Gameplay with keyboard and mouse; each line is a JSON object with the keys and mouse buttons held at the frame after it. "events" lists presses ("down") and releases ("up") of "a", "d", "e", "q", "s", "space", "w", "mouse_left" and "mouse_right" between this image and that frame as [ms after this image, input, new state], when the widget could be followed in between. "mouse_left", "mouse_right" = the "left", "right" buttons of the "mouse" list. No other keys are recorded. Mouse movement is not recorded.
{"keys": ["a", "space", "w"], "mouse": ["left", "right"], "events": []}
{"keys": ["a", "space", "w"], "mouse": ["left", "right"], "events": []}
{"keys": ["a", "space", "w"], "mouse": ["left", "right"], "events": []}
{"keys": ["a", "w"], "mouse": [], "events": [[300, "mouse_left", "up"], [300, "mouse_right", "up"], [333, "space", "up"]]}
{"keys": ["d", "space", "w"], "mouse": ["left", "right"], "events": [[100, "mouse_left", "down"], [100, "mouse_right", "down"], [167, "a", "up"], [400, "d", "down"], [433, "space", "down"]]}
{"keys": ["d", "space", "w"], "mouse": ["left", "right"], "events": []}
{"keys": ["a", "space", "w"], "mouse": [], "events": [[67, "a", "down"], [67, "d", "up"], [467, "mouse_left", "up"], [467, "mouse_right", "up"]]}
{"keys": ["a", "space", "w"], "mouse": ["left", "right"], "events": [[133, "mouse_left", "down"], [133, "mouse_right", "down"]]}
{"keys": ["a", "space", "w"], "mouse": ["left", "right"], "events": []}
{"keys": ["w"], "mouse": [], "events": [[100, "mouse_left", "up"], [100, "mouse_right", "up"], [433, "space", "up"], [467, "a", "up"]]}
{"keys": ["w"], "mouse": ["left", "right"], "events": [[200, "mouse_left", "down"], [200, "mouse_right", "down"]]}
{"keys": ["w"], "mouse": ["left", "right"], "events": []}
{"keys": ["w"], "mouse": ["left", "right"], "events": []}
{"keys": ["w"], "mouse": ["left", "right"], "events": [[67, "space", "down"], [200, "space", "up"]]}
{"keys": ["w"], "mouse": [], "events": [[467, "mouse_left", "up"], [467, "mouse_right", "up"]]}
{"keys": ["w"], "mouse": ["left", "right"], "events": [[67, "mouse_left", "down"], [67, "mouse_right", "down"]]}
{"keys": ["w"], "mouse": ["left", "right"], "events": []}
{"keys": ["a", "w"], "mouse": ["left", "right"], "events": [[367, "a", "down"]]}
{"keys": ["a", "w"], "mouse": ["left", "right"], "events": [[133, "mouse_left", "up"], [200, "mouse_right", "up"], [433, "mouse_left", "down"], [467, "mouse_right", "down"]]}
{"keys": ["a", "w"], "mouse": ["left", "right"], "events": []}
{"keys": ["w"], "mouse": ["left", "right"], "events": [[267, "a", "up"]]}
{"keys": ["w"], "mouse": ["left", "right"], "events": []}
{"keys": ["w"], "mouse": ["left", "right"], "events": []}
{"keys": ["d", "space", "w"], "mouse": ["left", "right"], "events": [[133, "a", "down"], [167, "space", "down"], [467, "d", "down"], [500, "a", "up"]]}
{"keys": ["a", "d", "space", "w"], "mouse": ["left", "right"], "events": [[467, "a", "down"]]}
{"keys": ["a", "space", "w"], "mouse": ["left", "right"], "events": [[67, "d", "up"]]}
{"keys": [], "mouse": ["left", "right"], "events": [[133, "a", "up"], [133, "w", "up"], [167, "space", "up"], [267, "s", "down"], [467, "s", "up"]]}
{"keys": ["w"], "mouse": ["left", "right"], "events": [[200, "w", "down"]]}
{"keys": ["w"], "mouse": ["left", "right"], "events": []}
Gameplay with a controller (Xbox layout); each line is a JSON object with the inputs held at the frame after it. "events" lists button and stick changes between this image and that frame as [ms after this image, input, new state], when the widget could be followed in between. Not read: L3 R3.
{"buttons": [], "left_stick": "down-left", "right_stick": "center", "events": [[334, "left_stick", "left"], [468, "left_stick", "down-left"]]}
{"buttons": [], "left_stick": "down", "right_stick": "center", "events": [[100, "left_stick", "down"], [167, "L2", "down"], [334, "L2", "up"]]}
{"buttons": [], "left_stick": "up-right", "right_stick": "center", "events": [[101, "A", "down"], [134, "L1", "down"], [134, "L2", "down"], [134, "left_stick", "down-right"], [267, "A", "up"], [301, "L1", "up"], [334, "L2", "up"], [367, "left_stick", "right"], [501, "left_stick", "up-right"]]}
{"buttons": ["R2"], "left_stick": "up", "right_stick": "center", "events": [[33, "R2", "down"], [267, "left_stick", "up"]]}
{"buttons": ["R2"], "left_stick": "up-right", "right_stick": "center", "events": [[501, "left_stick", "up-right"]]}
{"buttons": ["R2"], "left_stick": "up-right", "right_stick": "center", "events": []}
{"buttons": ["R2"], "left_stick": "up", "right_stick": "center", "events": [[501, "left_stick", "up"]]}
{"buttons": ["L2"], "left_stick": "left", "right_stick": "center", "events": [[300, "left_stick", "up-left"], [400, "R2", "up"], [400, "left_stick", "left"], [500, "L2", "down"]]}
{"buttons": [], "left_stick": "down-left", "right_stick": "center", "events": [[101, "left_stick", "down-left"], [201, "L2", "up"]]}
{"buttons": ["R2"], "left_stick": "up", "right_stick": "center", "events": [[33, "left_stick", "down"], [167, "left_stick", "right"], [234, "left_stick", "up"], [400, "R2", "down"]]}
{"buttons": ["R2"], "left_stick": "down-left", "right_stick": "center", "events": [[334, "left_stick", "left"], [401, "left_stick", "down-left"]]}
▬▬▬▬▬▬▬▬▬▬
• _TASK INSTRUCTIONS_: Word for word, restate all of the records.

• _ANSWER SPACE_:
Gameplay with keyboard and mouse; each line is a JSON object with the keys and mouse buttons held at the frame after it. "events" lists presses ("down") and releases ("up") of "a", "d", "e", "q", "s", "space", "w", "mouse_left" and "mouse_right" between this image and that frame as [ms after this image, input, new state], when the widget could be followed in between. "mouse_left", "mouse_right" = the "left", "right" buttons of the "mouse" list. No other keys are recorded. Mouse movement is not recorded.
{"keys": ["a", "space", "w"], "mouse": ["left", "right"], "events": []}
{"keys": ["a", "space", "w"], "mouse": ["left", "right"], "events": []}
{"keys": ["a", "space", "w"], "mouse": ["left", "right"], "events": []}
{"keys": ["a", "w"], "mouse": [], "events": [[300, "mouse_left", "up"], [300, "mouse_right", "up"], [333, "space", "up"]]}
{"keys": ["d", "space", "w"], "mouse": ["left", "right"], "events": [[100, "mouse_left", "down"], [100, "mouse_right", "down"], [167, "a", "up"], [400, "d", "down"], [433, "space", "down"]]}
{"keys": ["d", "space", "w"], "mouse": ["left", "right"], "events": []}
{"keys": ["a", "space", "w"], "mouse": [], "events": [[67, "a", "down"], [67, "d", "up"], [467, "mouse_left", "up"], [467, "mouse_right", "up"]]}
{"keys": ["a", "space", "w"], "mouse": ["left", "right"], "events": [[133, "mouse_left", "down"], [133, "mouse_right", "down"]]}
{"keys": ["a", "space", "w"], "mouse": ["left", "right"], "events": []}
{"keys": ["w"], "mouse": [], "events": [[100, "mouse_left", "up"], [100, "mouse_right", "up"], [433, "space", "up"], [467, "a", "up"]]}
{"keys": ["w"], "mouse": ["left", "right"], "events": [[200, "mouse_left", "down"], [200, "mouse_right", "down"]]}
{"keys": ["w"], "mouse": ["left", "right"], "events": []}
{"keys": ["w"], "mouse": ["left", "right"], "events": []}
{"keys": ["w"], "mouse": ["left", "right"], "events": [[67, "space", "down"], [200, "space", "up"]]}
{"keys": ["w"], "mouse": [], "events": [[467, "mouse_left", "up"], [467, "mouse_right", "up"]]}
{"keys": ["w"], "mouse": ["left", "right"], "events": [[67, "mouse_left", "down"], [67, "mouse_right", "down"]]}
{"keys": ["w"], "mouse": ["left", "right"], "events": []}
{"keys": ["a", "w"], "mouse": ["left", "right"], "events": [[367, "a", "down"]]}
{"keys": ["a", "w"], "mouse": ["left", "right"], "events": [[133, "mouse_left", "up"], [200, "mouse_right", "up"], [433, "mouse_left", "down"], [467, "mouse_right", "down"]]}
{"keys": ["a", "w"], "mouse": ["left", "right"], "events": []}
{"keys": ["w"], "mouse": ["left", "right"], "events": [[267, "a", "up"]]}
{"keys": ["w"], "mouse": ["left", "right"], "events": []}
{"keys": ["w"], "mouse": ["left", "right"], "events": []}
{"keys": ["d", "space", "w"], "mouse": ["left", "right"], "events": [[133, "a", "down"], [167, "space", "down"], [467, "d", "down"], [500, "a", "up"]]}
{"keys": ["a", "d", "space", "w"], "mouse": ["left", "right"], "events": [[467, "a", "down"]]}
{"keys": ["a", "space", "w"], "mouse": ["left", "right"], "events": [[67, "d", "up"]]}
{"keys": [], "mouse": ["left", "right"], "events": [[133, "a", "up"], [133, "w", "up"], [167, "space", "up"], [267, "s", "down"], [467, "s", "up"]]}
{"keys": ["w"], "mouse": ["left", "right"], "events": [[200, "w", "down"]]}
{"keys": ["w"], "mouse": ["left", "right"], "events": []}
Gameplay with a controller (Xbox layout); each line is a JSON object with the inputs held at the frame after it. "events" lists button and stick changes between this image and that frame as [ms after this image, input, new state], when the widget could be followed in between. Not read: L3 R3.
{"buttons": [], "left_stick": "down-left", "right_stick": "center", "events": [[334, "left_stick", "left"], [468, "left_stick", "down-left"]]}
{"buttons": [], "left_stick": "down", "right_stick": "center", "events": [[100, "left_stick", "down"], [167, "L2", "down"], [334, "L2", "up"]]}
{"buttons": [], "left_stick": "up-right", "right_stick": "center", "events": [[101, "A", "down"], [134, "L1", "down"], [134, "L2", "down"], [134, "left_stick", "down-right"], [267, "A", "up"], [301, "L1", "up"], [334, "L2", "up"], [367, "left_stick", "right"], [501, "left_stick", "up-right"]]}
{"buttons": ["R2"], "left_stick": "up", "right_stick": "center", "events": [[33, "R2", "down"], [267, "left_stick", "up"]]}
{"buttons": ["R2"], "left_stick": "up-right", "right_stick": "center", "events": [[501, "left_stick", "up-right"]]}
{"buttons": ["R2"], "left_stick": "up-right", "right_stick": "center", "events": []}
{"buttons": ["R2"], "left_stick": "up", "right_stick": "center", "events": [[501, "left_stick", "up"]]}
{"buttons": ["L2"], "left_stick": "left", "right_stick": "center", "events": [[300, "left_stick", "up-left"], [400, "R2", "up"], [400, "left_stick", "left"], [500, "L2", "down"]]}
{"buttons": [], "left_stick": "down-left", "right_stick": "center", "events": [[101, "left_stick", "down-left"], [201, "L2", "up"]]}
{"buttons": ["R2"], "left_stick": "up", "right_stick": "center", "events": [[33, "left_stick", "down"], [167, "left_stick", "right"], [234, "left_stick", "up"], [400, "R2", "down"]]}
{"buttons": ["R2"], "left_stick": "down-left", "right_stick": "center", "events": [[334, "left_stick", "left"], [401, "left_stick", "down-left"]]}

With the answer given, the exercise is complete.